Ce roman Les Deux Etoiles, fut publié par Théophile Gautier en 1848 dans le quotidien La Presse de Giradin, et quelques mois plus tard, en librairie. Le Tarbais le diffusa à nouveau sous le titre de Partie carrée, en 1851, et une dernière fois en 1865, dans le magazine L’Univers Illustré et en librairie, à l’époque de Napoléon III. Il l’intitula alors La Belle Jenny. C’est Napoléon 1er qui est la clef de l’intrigue de ce passionnant roman. En cette année 2021, la commémoration de la mort de l’empereur est à l’ordre du jour. Quoi de mieux alors que cette œuvre de Théophile Gautier pour lui rendre hommage?

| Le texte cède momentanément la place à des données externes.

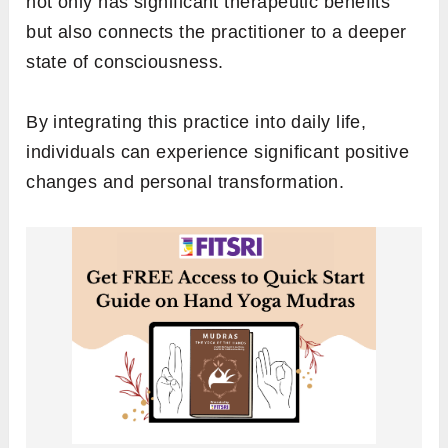
not only has significant therapeutic benefits
but also connects the practitioner to a deeper
state of consciousness.
By integrating this practice into daily life,
individuals can experience significant positive
changes and personal transformation.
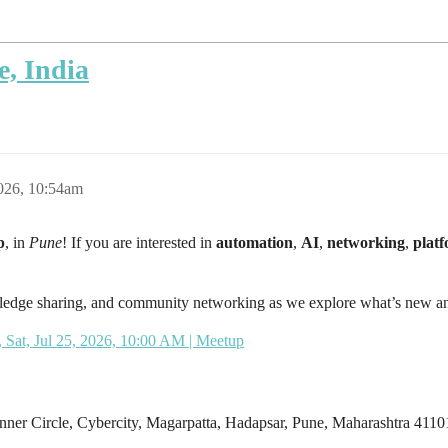
, India
2026, 10:54am
p
, in
Pune
! If you are interested in
automation
,
AI
,
networking
,
plat
owledge sharing, and community networking as we explore what’s new an
 Sat, Jul 25, 2026, 10:00 AM | Meetup
nner Circle, Cybercity, Magarpatta, Hadapsar, Pune, Maharashtra 4110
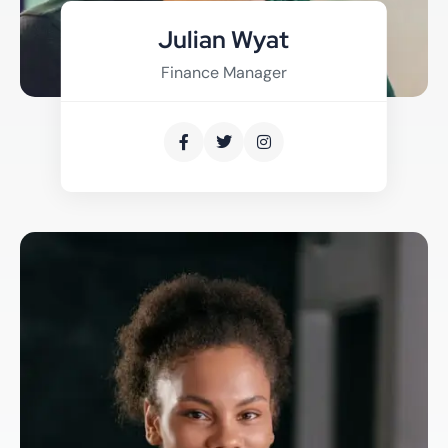
Julian Wyat
Finance Manager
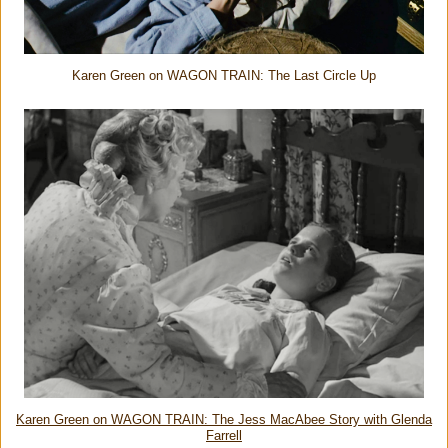
Karen Green on WAGON TRAIN: The Last Circle Up
Karen Green on WAGON TRAIN: The Jess MacAbee Story with Glenda
Farrell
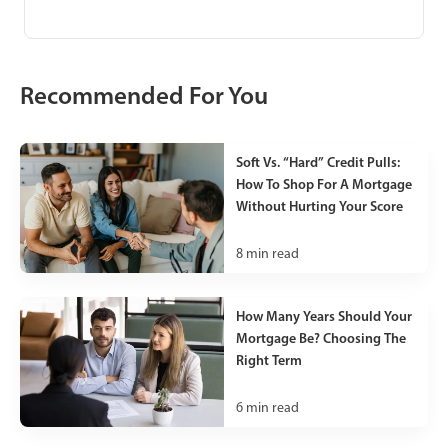
Recommended For You
Soft Vs. “Hard” Credit Pulls:
How To Shop For A Mortgage
Without Hurting Your Score
8
min read
How Many Years Should Your
Mortgage Be? Choosing The
Right Term
6
min read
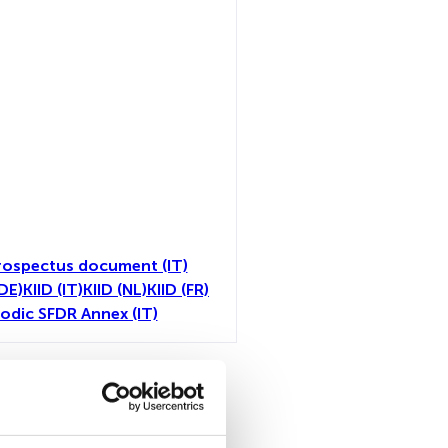
rospectus document (IT)
(DE)
KIID (IT)
KIID (NL)
KIID (FR)
iodic SFDR Annex (IT)
all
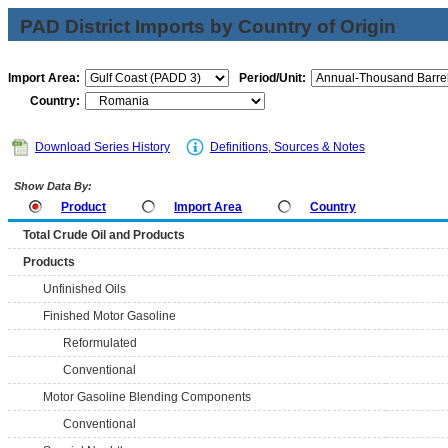
PAD District Imports by Country of Origin
Import Area:
Period/Unit:
Country:
Download Series History
Definitions, Sources & Notes
Show Data By:
Product
Import Area
Country
Total Crude Oil and Products
Products
Unfinished Oils
Finished Motor Gasoline
Reformulated
Conventional
Motor Gasoline Blending Components
Conventional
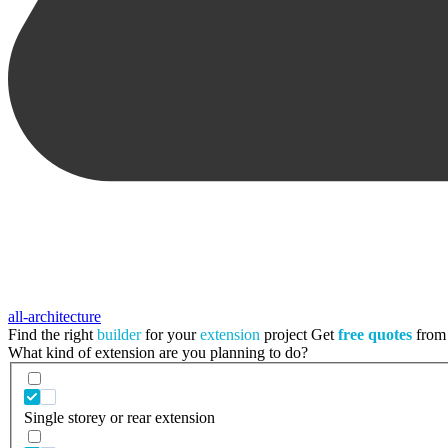
all-architecture
Find the right
builder
for your
extension
project
Get
free quotes
from 
What kind of extension are you planning to do?
Single storey or rear extension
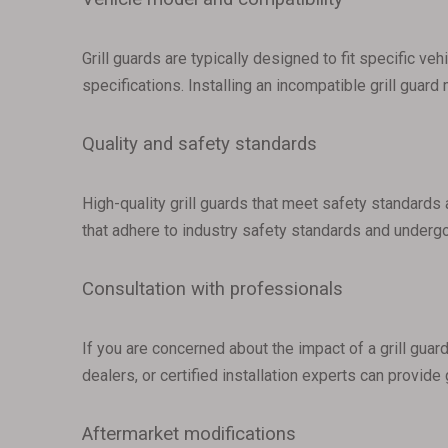
Grill guards are typically designed to fit specific ve
specifications. Installing an incompatible grill guard
Quality and safety standards
High-quality grill guards that meet safety standards 
that adhere to industry safety standards and undergo
Consultation with professionals
If you are concerned about the impact of a grill guar
dealers, or certified installation experts can provide
Aftermarket modifications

Les héros de son ouvrage La Belle Jenny nous entraînent de l’Angleterre aux Indes, puis sur l’île de Sainte-Hélène où un célèbre prisonnier est en voie d’être délivré. Arthur Sidney, qui débarrassa jadis la Grèce de ses envahisseurs avec ses amis, revient au Royaume-Uni, enlève un de ses anciens camarades le jour de ses noces et repart sur son rapide voilier vers une destination inconnue.
L’Univers Illustré, 24 juin 1865 :
« Une pâle aurore de novembre encore mal éveillée se frottait les yeux derrière une courtine de nuages grisâtres, et déjà le digne hôtelier Georgie se tenait debout sur le seuil de son auberge, les bras aussi croisés que le permettait un abdomen plus que majestueux, qui témoignait, on ne peut plus favorablement de la cuisine du Lion rouge.
Il avait l’air profondément tranquille d’un aubergiste qui, étant unique, se sent maître de la situation et ne craint pas que les voyageurs puissent lui échapper ; car le Lion rouge était, en ce temps-là, la seule hôtellerie de Folkestone…
Un individu de mine assez farouche, se planta devant lui et lui appliqua sur le ventre une de ces tapes que les hommes osseux et maigres se plaisent à donner aux hommes enveloppés, par ironie ou par vengeance…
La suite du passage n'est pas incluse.